--- START ---
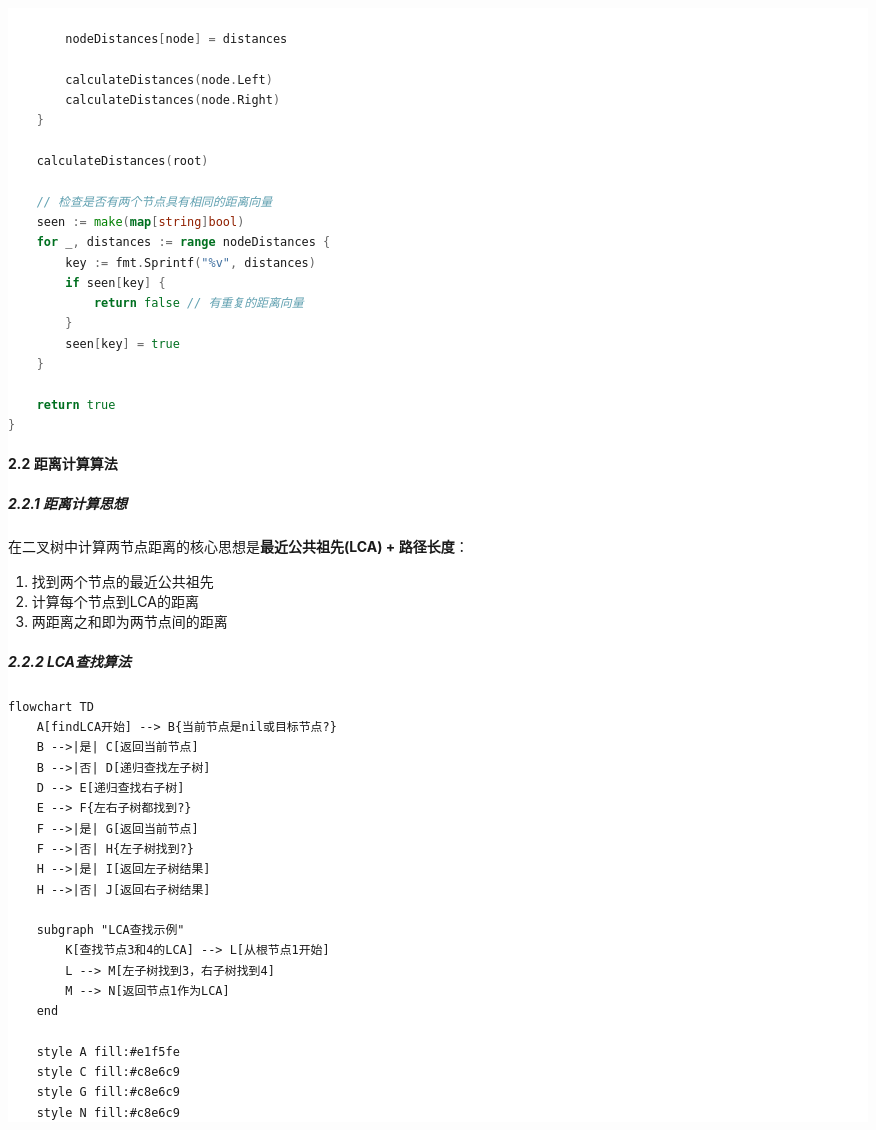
 ```go
        
        nodeDistances[node] = distances
        
        calculateDistances(node.Left)
        calculateDistances(node.Right)
    }
    
    calculateDistances(root)
    
    // 检查是否有两个节点具有相同的距离向量
    seen := make(map[string]bool)
    for _, distances := range nodeDistances {
        key := fmt.Sprintf("%v", distances)
        if seen[key] {
            return false // 有重复的距离向量
        }
        seen[key] = true
    }
    
    return true
}
```

#### 2.2 距离计算算法

##### 2.2.1 距离计算思想
在二叉树中计算两节点距离的核心思想是**最近公共祖先(LCA) + 路径长度**：
1. 找到两个节点的最近公共祖先
2. 计算每个节点到LCA的距离
3. 两距离之和即为两节点间的距离

##### 2.2.2 LCA查找算法

```mermaid
flowchart TD
    A[findLCA开始] --> B{当前节点是nil或目标节点?}
    B -->|是| C[返回当前节点]
    B -->|否| D[递归查找左子树]
    D --> E[递归查找右子树]
    E --> F{左右子树都找到?}
    F -->|是| G[返回当前节点]
    F -->|否| H{左子树找到?}
    H -->|是| I[返回左子树结果]
    H -->|否| J[返回右子树结果]
    
    subgraph "LCA查找示例"
        K[查找节点3和4的LCA] --> L[从根节点1开始]
        L --> M[左子树找到3，右子树找到4]
        M --> N[返回节点1作为LCA]
    end
    
    style A fill:#e1f5fe
    style C fill:#c8e6c9
    style G fill:#c8e6c9
    style N fill:#c8e6c9
```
--- END ---
### What you need to do
From the entries above, copy every line that holds the word "fill".

### Response to this task
    style A fill:#e1f5fe
    style C fill:#c8e6c9
    style G fill:#c8e6c9
    style N fill:#c8e6c9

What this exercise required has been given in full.